#### Request:
Skip all lines in the entries below that come before the one containing "wire n_0, n_1, n_2;". Repeat that line and the rest exactly.

#### Exercise data:
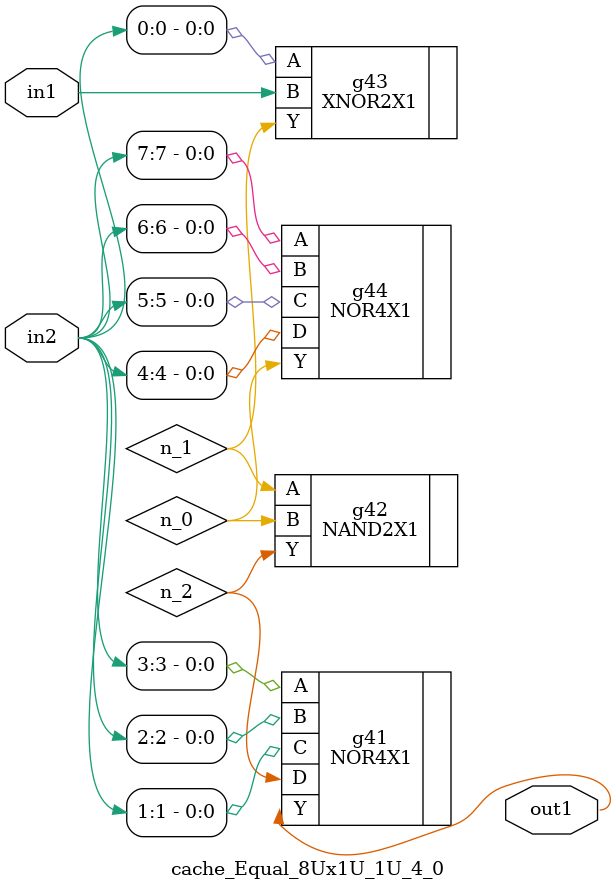
<source format=v>
`timescale 1ps / 1ps


module cache_Equal_8Ux1U_1U_4_0(in2, in1, out1);
  input [7:0] in2;
  input in1;
  output out1;
  wire [7:0] in2;
  wire in1;
  wire out1;
  wire n_0, n_1, n_2;
  NOR4X1 g41(.A (in2[3]), .B (in2[2]), .C (in2[1]), .D (n_2), .Y
       (out1));
  NAND2X1 g42(.A (n_1), .B (n_0), .Y (n_2));
  XNOR2X1 g43(.A (in2[0]), .B (in1), .Y (n_1));
  NOR4X1 g44(.A (in2[7]), .B (in2[6]), .C (in2[5]), .D (in2[4]), .Y
       (n_0));
endmodule



</source>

#### Result of the task:
  wire n_0, n_1, n_2;
  NOR4X1 g41(.A (in2[3]), .B (in2[2]), .C (in2[1]), .D (n_2), .Y
       (out1));
  NAND2X1 g42(.A (n_1), .B (n_0), .Y (n_2));
  XNOR2X1 g43(.A (in2[0]), .B (in1), .Y (n_1));
  NOR4X1 g44(.A (in2[7]), .B (in2[6]), .C (in2[5]), .D (in2[4]), .Y
       (n_0));
endmodule



</source>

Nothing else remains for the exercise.